*** Records for this task ***
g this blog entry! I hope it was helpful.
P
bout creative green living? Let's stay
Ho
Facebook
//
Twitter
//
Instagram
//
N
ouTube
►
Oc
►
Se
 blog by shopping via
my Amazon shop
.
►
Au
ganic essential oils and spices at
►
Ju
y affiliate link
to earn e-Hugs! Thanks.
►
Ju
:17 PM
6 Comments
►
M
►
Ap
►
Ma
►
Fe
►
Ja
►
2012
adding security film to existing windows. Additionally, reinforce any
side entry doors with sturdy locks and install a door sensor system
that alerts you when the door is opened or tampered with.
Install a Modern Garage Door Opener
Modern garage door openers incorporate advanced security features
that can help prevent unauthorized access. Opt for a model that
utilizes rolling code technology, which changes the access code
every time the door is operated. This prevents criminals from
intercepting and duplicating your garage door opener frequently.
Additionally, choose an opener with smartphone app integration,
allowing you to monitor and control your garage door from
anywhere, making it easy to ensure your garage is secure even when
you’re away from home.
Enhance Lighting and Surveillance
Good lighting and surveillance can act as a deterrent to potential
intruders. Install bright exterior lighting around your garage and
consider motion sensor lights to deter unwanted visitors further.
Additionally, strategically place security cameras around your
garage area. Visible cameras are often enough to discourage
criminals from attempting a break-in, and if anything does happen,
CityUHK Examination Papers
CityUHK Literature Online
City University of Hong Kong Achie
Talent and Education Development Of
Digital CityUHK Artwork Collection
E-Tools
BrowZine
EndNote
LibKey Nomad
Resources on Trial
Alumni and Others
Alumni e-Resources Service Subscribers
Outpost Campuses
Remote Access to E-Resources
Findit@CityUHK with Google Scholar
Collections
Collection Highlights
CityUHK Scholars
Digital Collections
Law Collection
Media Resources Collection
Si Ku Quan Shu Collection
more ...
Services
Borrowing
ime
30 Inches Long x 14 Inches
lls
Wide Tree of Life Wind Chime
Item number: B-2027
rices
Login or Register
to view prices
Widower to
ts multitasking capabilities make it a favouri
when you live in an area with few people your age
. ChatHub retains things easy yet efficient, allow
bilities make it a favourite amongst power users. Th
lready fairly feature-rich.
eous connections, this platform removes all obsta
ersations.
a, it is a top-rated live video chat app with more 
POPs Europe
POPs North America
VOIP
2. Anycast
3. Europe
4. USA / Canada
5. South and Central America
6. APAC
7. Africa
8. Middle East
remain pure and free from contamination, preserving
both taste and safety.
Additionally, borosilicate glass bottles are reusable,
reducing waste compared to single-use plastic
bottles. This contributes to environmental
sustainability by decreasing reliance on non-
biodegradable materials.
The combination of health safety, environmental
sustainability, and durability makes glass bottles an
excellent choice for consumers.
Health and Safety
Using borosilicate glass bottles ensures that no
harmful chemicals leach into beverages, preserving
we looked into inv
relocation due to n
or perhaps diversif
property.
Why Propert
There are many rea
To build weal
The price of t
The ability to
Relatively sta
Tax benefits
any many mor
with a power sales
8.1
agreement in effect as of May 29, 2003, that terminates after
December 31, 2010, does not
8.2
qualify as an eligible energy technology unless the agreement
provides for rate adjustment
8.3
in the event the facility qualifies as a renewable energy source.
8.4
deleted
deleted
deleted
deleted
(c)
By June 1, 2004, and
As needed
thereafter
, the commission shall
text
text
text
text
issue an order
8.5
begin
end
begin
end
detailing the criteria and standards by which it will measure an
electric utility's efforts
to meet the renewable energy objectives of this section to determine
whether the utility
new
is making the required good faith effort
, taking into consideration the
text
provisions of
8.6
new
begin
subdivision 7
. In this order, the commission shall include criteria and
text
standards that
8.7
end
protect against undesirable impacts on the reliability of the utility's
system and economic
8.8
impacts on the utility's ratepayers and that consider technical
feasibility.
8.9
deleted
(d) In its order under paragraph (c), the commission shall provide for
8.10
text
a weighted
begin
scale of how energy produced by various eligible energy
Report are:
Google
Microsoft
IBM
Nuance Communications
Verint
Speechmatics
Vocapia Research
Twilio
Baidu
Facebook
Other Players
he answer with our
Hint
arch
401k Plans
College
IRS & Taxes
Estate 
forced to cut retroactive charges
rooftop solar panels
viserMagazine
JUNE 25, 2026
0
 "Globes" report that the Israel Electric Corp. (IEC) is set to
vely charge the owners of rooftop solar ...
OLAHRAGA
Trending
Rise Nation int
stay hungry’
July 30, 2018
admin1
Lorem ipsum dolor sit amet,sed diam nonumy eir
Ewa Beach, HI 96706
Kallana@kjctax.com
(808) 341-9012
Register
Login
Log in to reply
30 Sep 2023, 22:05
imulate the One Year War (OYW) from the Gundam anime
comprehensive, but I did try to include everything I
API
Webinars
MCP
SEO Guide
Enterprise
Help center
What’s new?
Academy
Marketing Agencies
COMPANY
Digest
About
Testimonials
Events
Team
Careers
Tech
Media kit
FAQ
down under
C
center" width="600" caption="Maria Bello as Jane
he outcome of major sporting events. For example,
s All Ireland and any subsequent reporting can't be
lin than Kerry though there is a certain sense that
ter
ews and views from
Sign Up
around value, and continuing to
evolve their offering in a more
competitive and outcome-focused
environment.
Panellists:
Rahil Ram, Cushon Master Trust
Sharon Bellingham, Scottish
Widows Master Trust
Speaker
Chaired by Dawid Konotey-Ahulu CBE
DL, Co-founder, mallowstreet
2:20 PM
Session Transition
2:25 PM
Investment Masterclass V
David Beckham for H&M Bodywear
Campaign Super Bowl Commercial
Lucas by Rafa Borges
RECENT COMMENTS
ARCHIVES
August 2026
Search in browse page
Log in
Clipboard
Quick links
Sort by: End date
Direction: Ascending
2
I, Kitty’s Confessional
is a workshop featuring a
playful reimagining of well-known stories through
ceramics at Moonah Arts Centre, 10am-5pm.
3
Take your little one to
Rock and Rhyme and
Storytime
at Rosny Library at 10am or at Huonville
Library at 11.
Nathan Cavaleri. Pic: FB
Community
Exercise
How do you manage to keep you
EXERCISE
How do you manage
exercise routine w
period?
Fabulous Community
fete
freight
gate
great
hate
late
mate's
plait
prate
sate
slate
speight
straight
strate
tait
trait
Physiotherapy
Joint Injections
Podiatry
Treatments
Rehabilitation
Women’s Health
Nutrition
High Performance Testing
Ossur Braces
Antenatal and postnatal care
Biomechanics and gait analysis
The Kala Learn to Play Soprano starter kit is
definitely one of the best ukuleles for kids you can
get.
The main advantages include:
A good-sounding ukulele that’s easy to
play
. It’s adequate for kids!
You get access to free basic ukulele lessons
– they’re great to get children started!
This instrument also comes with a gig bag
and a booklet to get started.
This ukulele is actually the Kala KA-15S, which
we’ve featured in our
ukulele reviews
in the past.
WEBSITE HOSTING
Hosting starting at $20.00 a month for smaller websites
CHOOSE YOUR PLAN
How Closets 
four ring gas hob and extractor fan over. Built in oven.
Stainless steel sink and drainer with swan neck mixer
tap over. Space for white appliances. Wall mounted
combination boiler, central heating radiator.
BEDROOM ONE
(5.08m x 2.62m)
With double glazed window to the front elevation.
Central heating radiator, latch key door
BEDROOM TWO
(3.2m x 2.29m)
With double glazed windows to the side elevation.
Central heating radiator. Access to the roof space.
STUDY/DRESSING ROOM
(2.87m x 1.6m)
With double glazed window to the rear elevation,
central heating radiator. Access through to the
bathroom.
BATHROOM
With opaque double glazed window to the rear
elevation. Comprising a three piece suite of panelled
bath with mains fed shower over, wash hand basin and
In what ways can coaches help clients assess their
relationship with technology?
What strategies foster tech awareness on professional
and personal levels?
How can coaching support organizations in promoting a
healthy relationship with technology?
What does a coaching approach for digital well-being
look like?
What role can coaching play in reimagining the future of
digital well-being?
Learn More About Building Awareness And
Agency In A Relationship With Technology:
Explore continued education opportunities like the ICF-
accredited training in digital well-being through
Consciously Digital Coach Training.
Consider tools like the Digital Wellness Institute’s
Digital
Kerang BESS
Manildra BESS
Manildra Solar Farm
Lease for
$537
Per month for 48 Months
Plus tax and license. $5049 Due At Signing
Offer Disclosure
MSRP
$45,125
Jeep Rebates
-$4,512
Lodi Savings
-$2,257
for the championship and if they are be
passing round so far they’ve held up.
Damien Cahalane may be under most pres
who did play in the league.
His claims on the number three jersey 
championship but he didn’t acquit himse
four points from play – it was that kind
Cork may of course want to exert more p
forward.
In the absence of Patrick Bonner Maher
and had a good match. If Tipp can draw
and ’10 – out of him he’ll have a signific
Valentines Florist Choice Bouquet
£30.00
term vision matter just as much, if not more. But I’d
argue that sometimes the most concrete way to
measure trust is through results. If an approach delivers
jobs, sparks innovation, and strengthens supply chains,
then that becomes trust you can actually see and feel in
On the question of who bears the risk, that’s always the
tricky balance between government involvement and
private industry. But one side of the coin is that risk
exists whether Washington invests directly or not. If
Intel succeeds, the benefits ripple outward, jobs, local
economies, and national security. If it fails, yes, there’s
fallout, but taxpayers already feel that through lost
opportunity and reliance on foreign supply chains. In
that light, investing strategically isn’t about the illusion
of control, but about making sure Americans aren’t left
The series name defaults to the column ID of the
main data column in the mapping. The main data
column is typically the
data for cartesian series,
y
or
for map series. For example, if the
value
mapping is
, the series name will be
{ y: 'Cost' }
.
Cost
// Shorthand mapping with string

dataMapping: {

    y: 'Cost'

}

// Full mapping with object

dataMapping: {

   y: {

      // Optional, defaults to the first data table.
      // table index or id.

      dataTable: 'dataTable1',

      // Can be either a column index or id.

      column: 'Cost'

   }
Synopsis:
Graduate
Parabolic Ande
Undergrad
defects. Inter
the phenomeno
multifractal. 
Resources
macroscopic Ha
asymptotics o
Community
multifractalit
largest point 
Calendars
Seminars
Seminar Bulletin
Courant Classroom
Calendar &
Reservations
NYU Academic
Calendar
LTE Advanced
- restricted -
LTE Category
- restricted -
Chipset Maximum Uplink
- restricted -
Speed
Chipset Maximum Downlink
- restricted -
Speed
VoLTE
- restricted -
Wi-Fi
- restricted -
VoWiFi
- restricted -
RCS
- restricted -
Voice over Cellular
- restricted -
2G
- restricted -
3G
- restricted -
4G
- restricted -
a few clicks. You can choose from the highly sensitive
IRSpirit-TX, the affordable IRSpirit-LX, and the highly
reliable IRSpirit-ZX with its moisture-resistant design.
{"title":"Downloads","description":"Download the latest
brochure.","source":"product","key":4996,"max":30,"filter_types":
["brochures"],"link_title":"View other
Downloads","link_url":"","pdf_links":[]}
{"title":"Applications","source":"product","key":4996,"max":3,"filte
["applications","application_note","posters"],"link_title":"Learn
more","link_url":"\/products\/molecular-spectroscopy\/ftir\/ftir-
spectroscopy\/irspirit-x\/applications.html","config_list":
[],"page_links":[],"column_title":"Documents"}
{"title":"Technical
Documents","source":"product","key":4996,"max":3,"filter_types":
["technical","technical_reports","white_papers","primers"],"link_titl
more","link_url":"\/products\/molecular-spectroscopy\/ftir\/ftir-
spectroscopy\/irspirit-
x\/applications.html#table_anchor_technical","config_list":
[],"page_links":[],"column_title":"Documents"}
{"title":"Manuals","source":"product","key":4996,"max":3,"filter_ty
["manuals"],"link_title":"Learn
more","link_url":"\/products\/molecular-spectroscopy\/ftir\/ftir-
***
### Problem to work on
Can you copy out word for word everything in the listing from the line containing "mapping with object" down to the line containing "column: 'Cost'", with both of those lines included?

### Reply to the task
// Full mapping with object

dataMapping: {

   y: {

      // Optional, defaults to the first data table.
      // table index or id.

      dataTable: 'dataTable1',

      // Can be either a column index or id.

      column: 'Cost'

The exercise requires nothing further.